→ **Required work**:
Can you print the stretch of the article on Halloween in Hong Kong from "Shoppers check out" through "the Mid-Autumn Festival." word for word?

→ **Reading text**:
▼▼▼

The spirit of Halloween. A Ma On Shan shopping mall gets ready for Halloween with a trick-ora-treating display. Photos by Red Door News

 Scary Business

Hong Kong Disneyland is appealing to young adults with a battling vampire and werewolf themed Haunted Halloween.

 Scary Business

Despite aiming its nightly Halloween Bash at young adults, Ocean Park still finds time to entertain young Halloween fans with its less scary Pumpkin City Quest.

 Scary Business

Shoppers check out the scary costumes on sale in Sai Kung. Just a decade ago, Halloween party-goers had a much more difficult job in finding costumes.

Halloween now eclipses Chinese Mid-Autumn Festival in HK as businesses seize opportunity to make scary amounts of money from this Western festival, writes Hazel Parry

When anthropologist Joseph Bosco moved to Hong Kong from the United States more than 20 years ago, Halloween was a bit of a non-event; a Western festival celebrated by the mainly American expatriate community, which passed largely unnoticed sometime after the Mid-Autumn Festival.

▲▲▲

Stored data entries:
▼▼▼

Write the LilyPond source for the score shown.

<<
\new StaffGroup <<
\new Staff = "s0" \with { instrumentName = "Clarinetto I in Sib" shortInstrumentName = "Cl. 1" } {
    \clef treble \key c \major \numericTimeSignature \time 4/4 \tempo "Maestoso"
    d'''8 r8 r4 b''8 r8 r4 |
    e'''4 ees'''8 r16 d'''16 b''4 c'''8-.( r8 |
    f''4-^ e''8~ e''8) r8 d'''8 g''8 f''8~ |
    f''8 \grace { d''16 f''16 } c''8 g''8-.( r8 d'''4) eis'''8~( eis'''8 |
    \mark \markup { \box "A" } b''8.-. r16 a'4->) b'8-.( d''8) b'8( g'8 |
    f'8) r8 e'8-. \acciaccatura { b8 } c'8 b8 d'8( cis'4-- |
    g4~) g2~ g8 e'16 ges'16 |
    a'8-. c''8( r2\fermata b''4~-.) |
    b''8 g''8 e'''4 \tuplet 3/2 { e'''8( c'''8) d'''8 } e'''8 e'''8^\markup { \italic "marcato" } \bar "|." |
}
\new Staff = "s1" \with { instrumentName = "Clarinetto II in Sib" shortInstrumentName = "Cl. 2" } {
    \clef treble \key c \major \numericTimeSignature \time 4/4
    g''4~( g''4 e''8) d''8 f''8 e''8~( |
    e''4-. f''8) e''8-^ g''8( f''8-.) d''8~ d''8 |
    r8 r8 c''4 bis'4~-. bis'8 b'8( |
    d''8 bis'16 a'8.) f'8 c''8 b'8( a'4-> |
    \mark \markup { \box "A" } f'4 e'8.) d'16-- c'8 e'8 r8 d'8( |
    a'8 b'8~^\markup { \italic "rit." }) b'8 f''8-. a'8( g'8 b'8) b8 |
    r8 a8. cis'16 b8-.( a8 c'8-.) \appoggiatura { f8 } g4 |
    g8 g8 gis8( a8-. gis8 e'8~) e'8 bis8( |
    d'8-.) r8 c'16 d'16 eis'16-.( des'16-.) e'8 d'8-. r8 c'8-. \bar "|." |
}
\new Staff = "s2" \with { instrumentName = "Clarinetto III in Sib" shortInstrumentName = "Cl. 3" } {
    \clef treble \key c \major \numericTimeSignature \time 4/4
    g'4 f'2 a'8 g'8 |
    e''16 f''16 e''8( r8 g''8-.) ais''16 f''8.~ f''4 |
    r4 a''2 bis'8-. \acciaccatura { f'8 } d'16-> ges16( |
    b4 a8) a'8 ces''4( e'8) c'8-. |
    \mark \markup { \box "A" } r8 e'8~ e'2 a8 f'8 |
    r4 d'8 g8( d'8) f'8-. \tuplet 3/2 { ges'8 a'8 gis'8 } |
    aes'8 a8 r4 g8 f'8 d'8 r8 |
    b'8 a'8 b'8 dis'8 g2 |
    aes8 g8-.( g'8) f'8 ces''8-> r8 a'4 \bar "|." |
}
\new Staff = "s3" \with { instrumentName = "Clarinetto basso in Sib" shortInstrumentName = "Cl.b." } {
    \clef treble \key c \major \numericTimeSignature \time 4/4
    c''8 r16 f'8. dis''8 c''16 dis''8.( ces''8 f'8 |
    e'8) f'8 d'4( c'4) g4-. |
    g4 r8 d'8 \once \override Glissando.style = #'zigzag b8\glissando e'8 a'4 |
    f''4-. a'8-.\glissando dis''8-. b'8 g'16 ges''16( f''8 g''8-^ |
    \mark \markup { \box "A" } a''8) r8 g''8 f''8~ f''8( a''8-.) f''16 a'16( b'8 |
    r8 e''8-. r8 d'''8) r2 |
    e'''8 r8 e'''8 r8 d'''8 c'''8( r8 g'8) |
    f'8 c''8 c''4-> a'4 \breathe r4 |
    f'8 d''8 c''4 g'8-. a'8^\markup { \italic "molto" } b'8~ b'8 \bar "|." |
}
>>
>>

▲▲▲

→ **Solution to the exercise**:
Shoppers check out the scary costumes on sale in Sai Kung. Just a decade ago, Halloween party-goers had a much more difficult job in finding costumes.

Halloween now eclipses Chinese Mid-Autumn Festival in HK as businesses seize opportunity to make scary amounts of money from this Western festival, writes Hazel Parry

When anthropologist Joseph Bosco moved to Hong Kong from the United States more than 20 years ago, Halloween was a bit of a non-event; a Western festival celebrated by the mainly American expatriate community, which passed largely unnoticed sometime after the Mid-Autumn Festival.